As the school year winds down, students from across the country are gearing up to compete in the National Engineering Design Competition.
In April, I attended the MESA Day Prosthetic Arm Competition organized by Dr. Jamie Bracey, director of STEM Education, Outreach and Research at Temple University. Dr. Bracey leads Pennsylvania Mathematics, Engineering, Science Achievement (MESA).
Teams of “STEMists” from seven high schools – Abraham Lincoln, Edison, Frankford, G.W. Carver, High School of the Future, Hill-Freeman World Academy and Penn Wood – competed for an all-expenses-paid trip to Utah to represent Pennsylvania in the national competition. STEM stands for Science, Technology, Engineering and Mathematics. Their challenge was to design and build a low-cost prosthetic arm suitable for an urban environment.
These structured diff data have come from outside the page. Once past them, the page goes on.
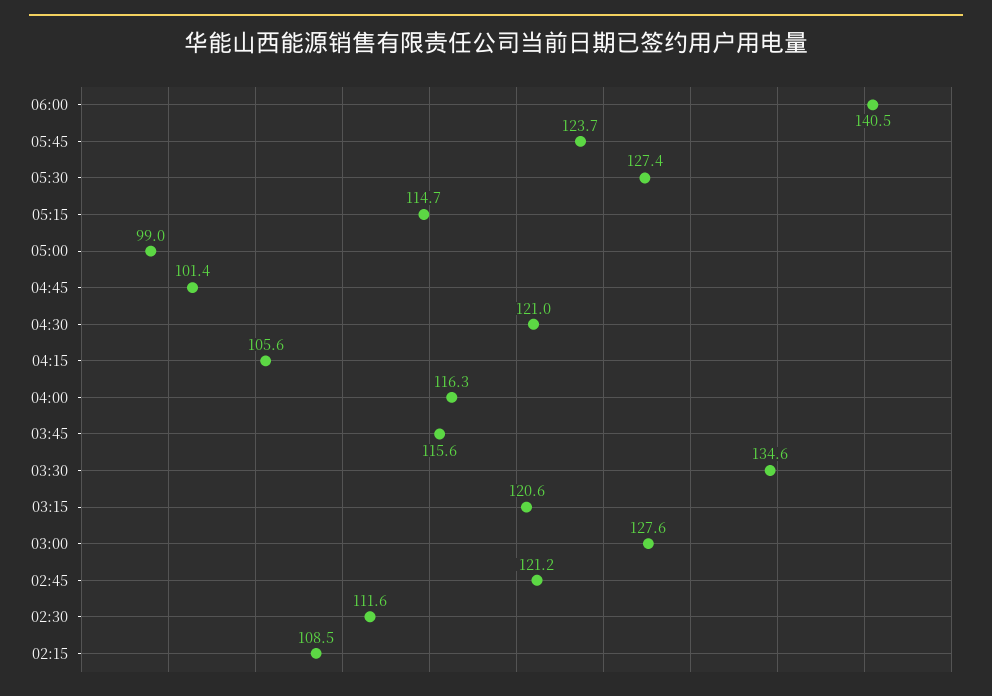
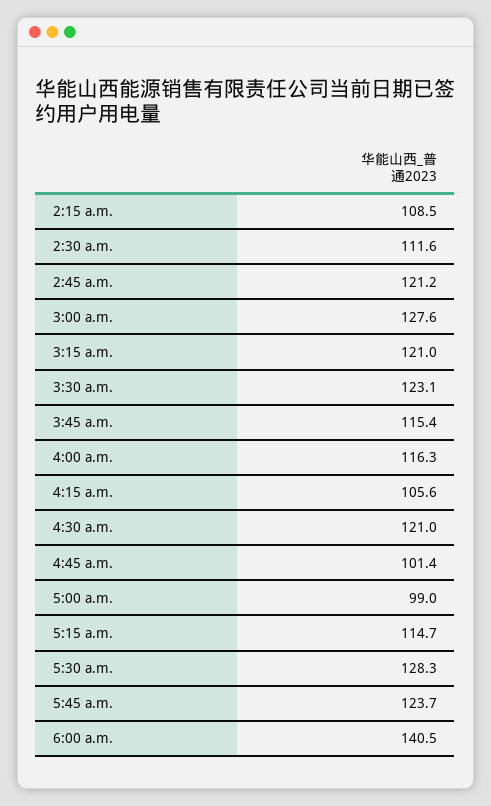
  {
    "06:00": 140.5,
    "05:45": 123.7,
-   "05:30": 127.4,
+   "05:30": 128.3,
    "05:15": 114.7,
    "05:00": 99,
    "04:45": 101.4,
    "04:30": 121,
    "04:15": 105.6,
    "04:00": 116.3,
-   "03:45": 115.6,
+   "03:45": 115.4,
-   "03:30": 134.6,
+   "03:30": 123.1,
-   "03:15": 120.6,
+   "03:15": 121,
    "03:00": 127.6,
    "02:45": 121.2,
    "02:30": 111.6,
    "02:15": 108.5
  }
The day began with inspiring keynote remarks by Ken Scott, an electrical engineer, who shared how he got started in engineering.
Scott said:
A lot of it is curiosity. If you like solving problem, engineering is for you. No one is better at solving problems than engineers. It’s about having the initiative to do different things. … Engineers rule the world. Everything starts with engineering.
The teams were judged on a number of tasks, distance accuracy, object relocation and dexterity, design efficiency, technical paper and academic poster presentation.
And the winner is …
Good luck to Dr. Bracey and the awesome STEMists from George Washington Carver High School.